The ride was five hours to Bobo Dioulasso and I spent it listening to the English chatter of religious missionaries surrounding me. I longed for a return to French.

I checked into my hotel in Bobo Dioulasso, connected to the internet in my room, and called the gentleman I was to fire.

“I’m here in the city,” I said, “across the street in the hotel where I’m staying.” He seemed only mildly surprised, as though visitors had come through Bobo randomly before.

“Can you give me til 11 or so?” He said he would come over and we could have lunch here. I was getting sicker by the minute.

At a plastic table in a sun-baked cement courtyard over spiced cabbage and white rice he helped me order (je suis végétarienne), I told him he was fired. There I was, glowing white and sunburned in my wide boubou and he was a perfect gentleman. He wished me a happy birthday and paid for my lunch. I didn’t think I would keep it down that evening.

The next day, I boarded the bus to return to Ouagadougou and continue my journey back to Kigali. Why again was I there? There was no charm to the city and I did not want to walk around the hot streets in the open sun.

In Ouagadougou, I treated myself to dinner at the hotel restaurant, which was outside in a cordoned off section of the parking lot. I was told it was one of the best in town. There were tents set up on posts, the kind you would find at an outdoor wedding, strings of white lights in the trees, and bushes of birds of paradise in bloom, even in this desert.

After I told the waitress I was a vegetarian, the restaurant managed to prepare me a nice vegetarian meal, even though nothing was listed on the menu. They produced a nice variety of orange and yellow carrots, sweet yams, and rice seasoned with fresh herbs. I also requested the local pounded starch – fufu was the only name I knew it by – as it was always my favorite in West Africa. They served it with a bit of pungent peanut sauce.

A team of three emerged, genuinely smiling and singing in French near enough to the tune of a familiar Happy Birthday. The waitress carried a silver platter and had managed to find two candles, burning brightly. She had the one cook with her and they’d managed to grab the front desk guy too.
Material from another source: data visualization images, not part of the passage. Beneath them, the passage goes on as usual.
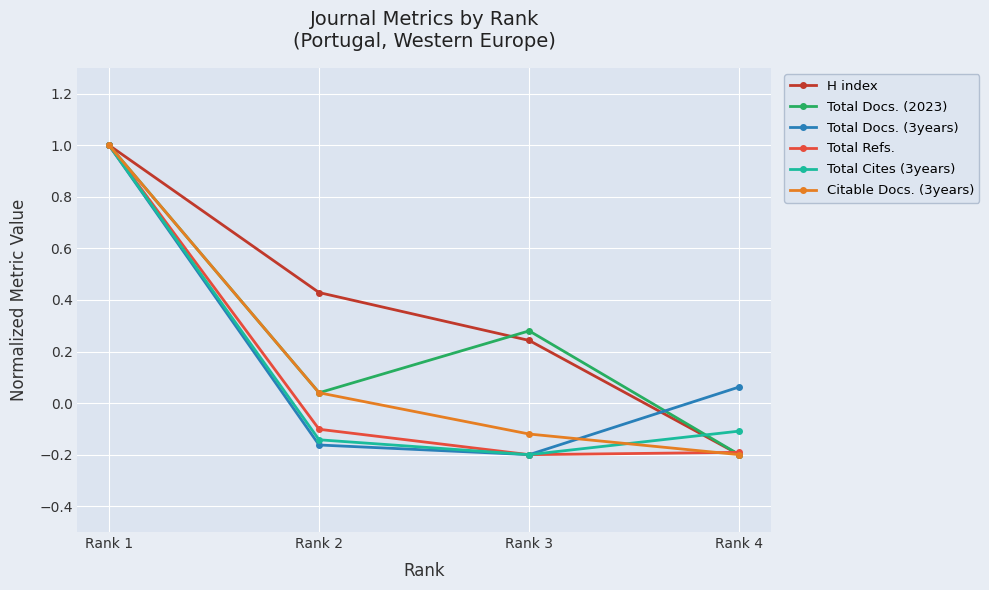

What is the maximum value shown in the chart?

1.0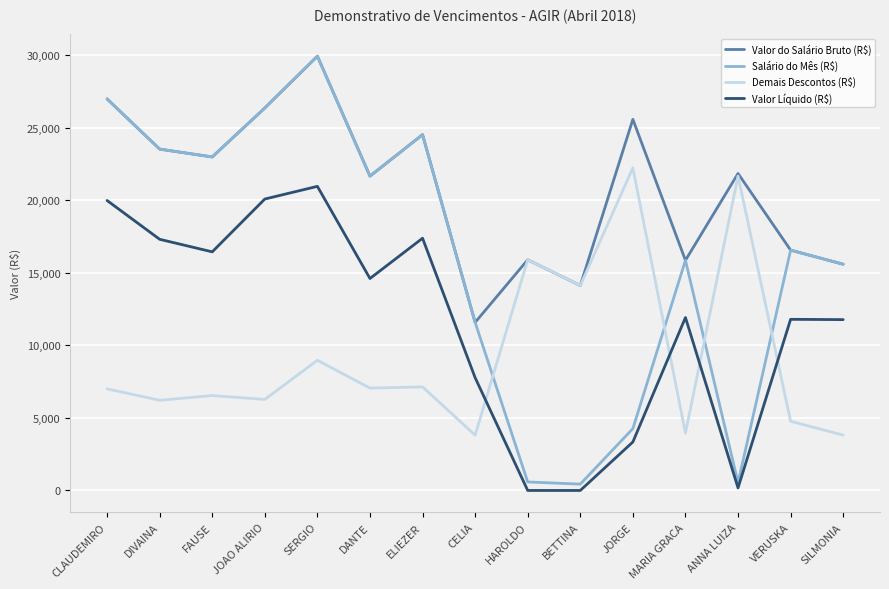

True or false: Demais Descontos (R$) has a value of 7053.7 at DANTE.

True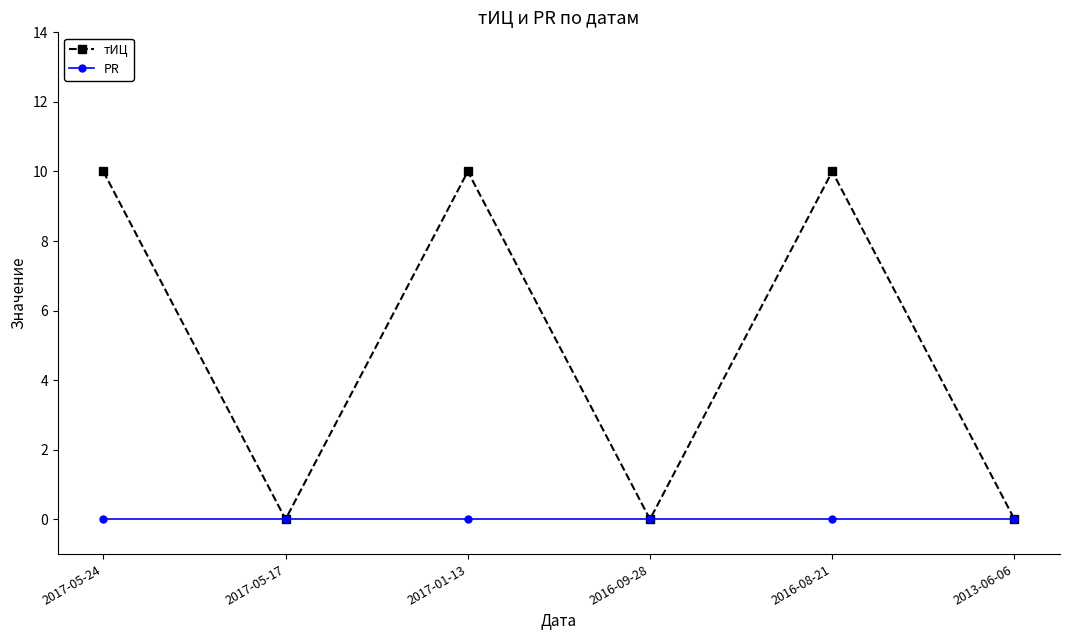

Which series changed the most between 2017-05-17 and 2016-08-21?

тИЦ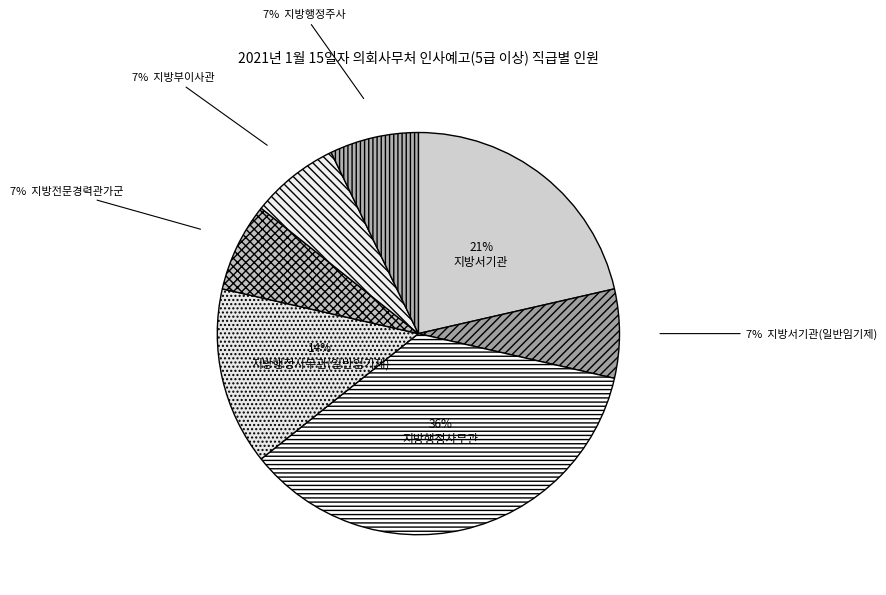

How many slices are in this pie chart?

7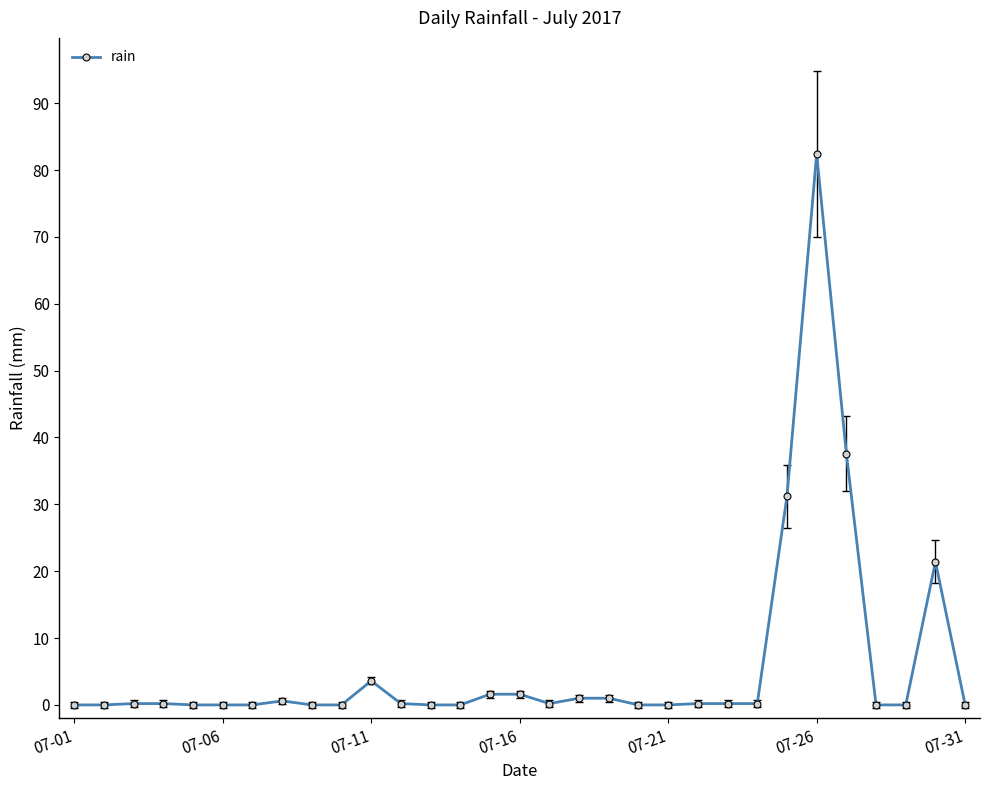

How many distinct data groups are displayed?

1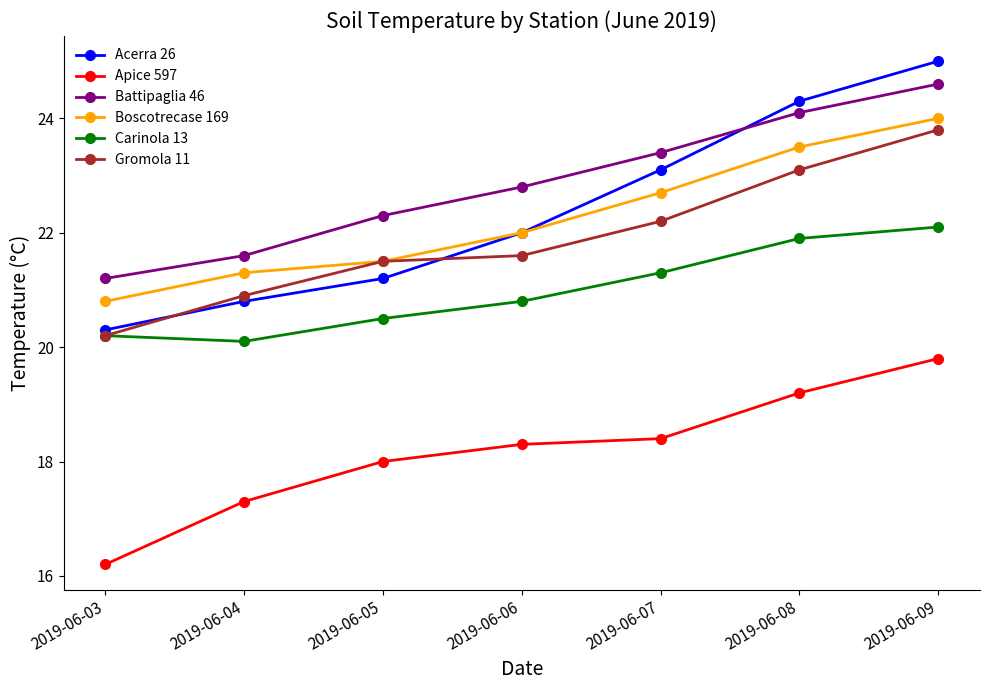

What is the value of the Battipaglia 46 point at the 7th from the left?

24.6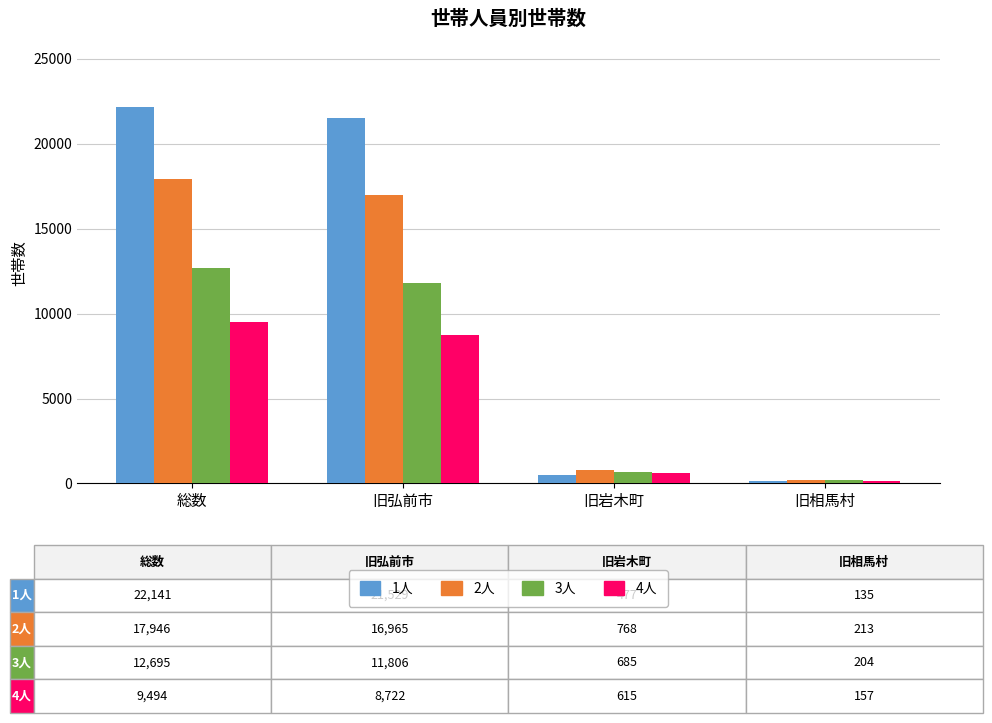

What is the approximate value of 3人 at 旧岩木町, to the nearest 50?

700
The waitress placed the platter down on the white tablecloth and now I could see that it was mousse au chocolat. It was a perfect moment, one I will never forget. They clapped, we clapped, and they sang it again from the top. Then, the front desk guy had to get back, but the other two hovered to see if the dessert pleased me. It totally did. Somebody had produced a delicious chocolate mousse on the edge of the Sahara.